Lee Heeseung'ın yaşadığı hayattan nefret ettiği söylenemezdi fakat, yaşamak zorunda olduğu hayattan memnun da sayılmazdı. Başarılarıyla hem yüksek sosyetenin arasında isim kazanmış, hem halk tarafından tanınan ve sevilen bir Formula 1 pilotunun oğlu olarak doğmuştu. Ne kendinden büyük bir abisi ya da ablası vardı, ne de bir kardeşi. Tek çocuktu. Doğal olarak şımartılıyordu. Medyanın gözdesi olan bu aile, herkesçe bilinen mutlu, sevgi dolu bir aileydi. Keşke gerçekten öyle olsaydı.

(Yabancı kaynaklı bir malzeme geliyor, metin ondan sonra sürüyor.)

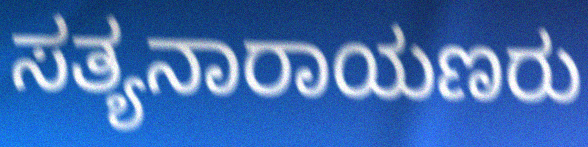
ಸತ್ಯನಾರಾಯಣರು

Geceyi ev yerine farklı kadınlarl geçirmeyi tercih eden bir baba, kocasının devam eden aldatma maceralarına susmak zorunda kalan bir anne. Kocasının kendine olan ilgisinin azalmasında suçu tamamen oğlunda gören anne, oğlunu pek umursamazdı. Heeseung, farklı bakıcılar tarafından büyütülmüştü. Başarılı babanın formula 1 pilotu olmaktan ve şirket yatırımcısı olmaktan farkı işleri de vardı. Farklı türden, kirli işler. Örneğin bir kaç kumarhaneye sahipti. Uyuçturucu işiyle içli dışlıydı. Ayrıca bir de şey vardı. Yasak araba yarışları. Adam buna 'krallık' diyordu.

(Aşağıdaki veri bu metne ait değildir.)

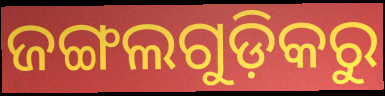
ଜଙ୍ଗଲଗୁଡ଼ିକରୁ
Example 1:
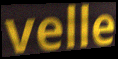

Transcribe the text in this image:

velle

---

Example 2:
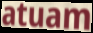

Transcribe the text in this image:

atuam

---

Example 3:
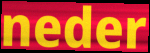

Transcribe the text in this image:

neder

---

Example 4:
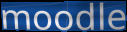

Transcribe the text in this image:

moodle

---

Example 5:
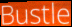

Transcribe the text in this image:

Bustle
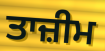
ਤਾਜ਼ੀਮ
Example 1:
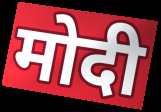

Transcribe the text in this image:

मोदी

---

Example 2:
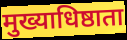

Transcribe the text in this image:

मुख्याधिष्ठाता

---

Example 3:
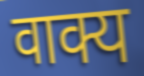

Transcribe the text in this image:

वाक्य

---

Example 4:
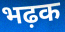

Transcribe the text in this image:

भढ़क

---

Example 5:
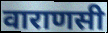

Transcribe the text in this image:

वाराणसी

Annenin aksine baba oğlunu severdi. Heeseung, onun kendi deyimiyle 'imparatorluğunun' tek varisi, bu imparatorluğu devam ettirebilecek tek kişiydi.
Heeseung konuşmaya başladığı ilk andan itibaren-ki konuşmayı iki yaşında sökmüştü- babanın isteklerine göre büyüdü. Bir kaç farklı dil öğrendi ve derslerin yanı sıra farklı alanlarda özel eğitimler aldı. Örneğin resim yapmak, piyano çalmak, basketbol oynamak, futbol oynamak, araba kullanmak gibi.
Heeseung, araba kullanmayı en az babası kadar severdi. Babasının bir formula pilotu olduğu göz önüne alınırsa 'en az' oldukça büyük bir kavramdı. Araba kullanmak ona huzur verirdi. Araba kullanmak onun stresini azaltırdı. Heeseung'ın hiç arkadaşı olmamıştı bu yüzden tek dostu arabalardı. Babasının düzenlediği yasak araba yarışlarına küçük yaşlarından beri katılırdı. Heeseung, bu işin içinde büyümüştü.
On beşinci yaş gününe geldiğinde, Heeseung babasından hediye olarak 'krallığın' anahtarını aldı. Yasak araba yarışları artık Heeseung'ın kontrolündeydi. On beş yaşında bir gencin.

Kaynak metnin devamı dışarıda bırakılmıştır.